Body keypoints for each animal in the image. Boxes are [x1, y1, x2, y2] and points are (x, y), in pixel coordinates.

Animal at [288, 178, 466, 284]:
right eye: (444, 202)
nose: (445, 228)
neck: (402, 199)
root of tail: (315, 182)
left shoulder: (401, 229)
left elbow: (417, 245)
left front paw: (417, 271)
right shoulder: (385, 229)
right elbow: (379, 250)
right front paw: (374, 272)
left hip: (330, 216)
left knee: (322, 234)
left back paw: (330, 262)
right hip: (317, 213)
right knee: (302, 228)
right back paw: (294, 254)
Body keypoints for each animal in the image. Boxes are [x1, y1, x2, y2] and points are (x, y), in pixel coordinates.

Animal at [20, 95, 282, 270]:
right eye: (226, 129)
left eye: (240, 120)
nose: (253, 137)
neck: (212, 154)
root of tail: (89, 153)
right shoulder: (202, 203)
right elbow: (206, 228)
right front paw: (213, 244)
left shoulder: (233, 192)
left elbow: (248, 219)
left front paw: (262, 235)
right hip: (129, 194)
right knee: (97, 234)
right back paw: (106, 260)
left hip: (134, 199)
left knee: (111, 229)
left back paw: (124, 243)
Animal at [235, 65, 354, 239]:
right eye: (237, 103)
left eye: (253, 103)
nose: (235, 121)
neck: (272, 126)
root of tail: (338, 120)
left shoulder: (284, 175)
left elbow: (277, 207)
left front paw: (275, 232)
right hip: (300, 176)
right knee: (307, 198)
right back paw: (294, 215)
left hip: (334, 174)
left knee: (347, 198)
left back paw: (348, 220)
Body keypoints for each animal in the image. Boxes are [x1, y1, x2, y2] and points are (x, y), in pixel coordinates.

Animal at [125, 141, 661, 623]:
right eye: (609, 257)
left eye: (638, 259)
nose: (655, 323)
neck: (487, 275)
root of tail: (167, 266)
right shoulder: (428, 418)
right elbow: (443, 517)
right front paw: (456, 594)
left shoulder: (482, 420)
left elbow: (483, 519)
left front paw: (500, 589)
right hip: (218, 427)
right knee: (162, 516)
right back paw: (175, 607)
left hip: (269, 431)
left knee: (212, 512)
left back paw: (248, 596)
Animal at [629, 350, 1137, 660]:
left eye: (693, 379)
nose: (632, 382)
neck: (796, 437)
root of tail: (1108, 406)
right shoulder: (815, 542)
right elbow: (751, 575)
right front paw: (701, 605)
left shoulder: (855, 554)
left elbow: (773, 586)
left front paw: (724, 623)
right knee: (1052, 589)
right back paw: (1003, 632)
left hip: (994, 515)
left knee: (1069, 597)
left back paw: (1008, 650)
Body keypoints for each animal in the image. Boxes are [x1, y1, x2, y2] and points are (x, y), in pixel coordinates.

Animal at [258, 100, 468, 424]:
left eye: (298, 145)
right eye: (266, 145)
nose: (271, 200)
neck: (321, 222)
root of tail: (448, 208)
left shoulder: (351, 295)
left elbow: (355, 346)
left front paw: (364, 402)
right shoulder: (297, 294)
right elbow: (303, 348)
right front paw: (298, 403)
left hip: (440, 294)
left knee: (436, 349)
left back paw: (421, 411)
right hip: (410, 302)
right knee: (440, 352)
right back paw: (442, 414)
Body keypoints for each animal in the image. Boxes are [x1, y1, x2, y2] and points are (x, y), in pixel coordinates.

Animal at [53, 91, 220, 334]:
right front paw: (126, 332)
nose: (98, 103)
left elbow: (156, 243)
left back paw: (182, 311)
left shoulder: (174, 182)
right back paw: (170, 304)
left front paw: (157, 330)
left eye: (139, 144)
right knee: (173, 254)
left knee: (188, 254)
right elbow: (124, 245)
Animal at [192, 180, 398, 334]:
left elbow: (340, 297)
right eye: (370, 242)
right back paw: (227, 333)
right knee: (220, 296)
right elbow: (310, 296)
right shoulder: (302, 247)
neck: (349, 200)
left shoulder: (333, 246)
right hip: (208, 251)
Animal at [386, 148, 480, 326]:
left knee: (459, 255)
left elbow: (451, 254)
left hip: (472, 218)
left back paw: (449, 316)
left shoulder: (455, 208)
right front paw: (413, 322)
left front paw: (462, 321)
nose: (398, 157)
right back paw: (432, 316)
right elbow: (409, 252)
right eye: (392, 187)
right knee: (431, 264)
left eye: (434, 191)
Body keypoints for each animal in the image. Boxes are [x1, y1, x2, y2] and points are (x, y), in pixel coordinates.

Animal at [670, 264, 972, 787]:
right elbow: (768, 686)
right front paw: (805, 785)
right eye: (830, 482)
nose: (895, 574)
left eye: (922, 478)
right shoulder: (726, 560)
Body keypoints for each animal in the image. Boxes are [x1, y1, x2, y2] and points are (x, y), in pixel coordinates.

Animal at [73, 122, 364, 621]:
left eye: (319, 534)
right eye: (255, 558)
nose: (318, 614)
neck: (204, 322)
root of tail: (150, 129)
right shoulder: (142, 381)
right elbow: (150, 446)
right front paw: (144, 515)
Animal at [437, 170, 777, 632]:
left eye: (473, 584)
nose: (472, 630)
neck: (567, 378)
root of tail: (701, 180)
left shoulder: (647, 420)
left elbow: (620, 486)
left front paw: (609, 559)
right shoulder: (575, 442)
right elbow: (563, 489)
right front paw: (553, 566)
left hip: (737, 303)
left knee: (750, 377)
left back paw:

..............................

TASK TO CARRY OUT:
Everything from the line containing "left front paw: (417, 271)" through the line containing "right back paw: (294, 254)" in the material above should be retyped exactly, both ends included, and nothing more.

YOUR SOLUTION:
left front paw: (417, 271)
right shoulder: (385, 229)
right elbow: (379, 250)
right front paw: (374, 272)
left hip: (330, 216)
left knee: (322, 234)
left back paw: (330, 262)
right hip: (317, 213)
right knee: (302, 228)
right back paw: (294, 254)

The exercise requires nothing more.